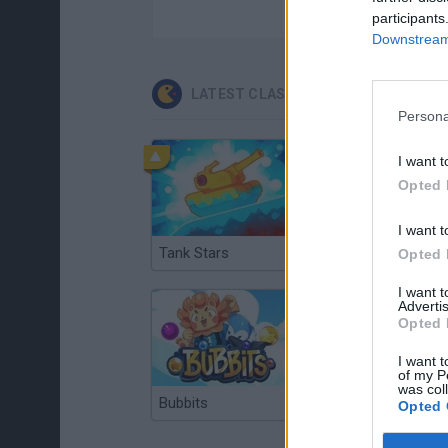
participants
Downstream 
LATEST CLASSIC GAMES
Persona
I want t
Opted 
I want t
Tank Stars
Ducky Sokoban DX
Opted 
I want 
Advertis
Opted 
I want t
of my P
was col
Bubbits
Tekken 3
Opted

________________________

§ **Task objective**: Substitute "Selected" for every "Opted" throughout the data and give the lines again with nothing else altered. Leave the pictures out of your answer.

§ **Result**:
participants
Downstream 
LATEST CLASSIC GAMES
Persona
I want t
Selected 
I want t
Tank Stars
Ducky Sokoban DX
Selected 
I want 
Advertis
Selected 
I want t
of my P
was col
Bubbits
Tekken 3
Selected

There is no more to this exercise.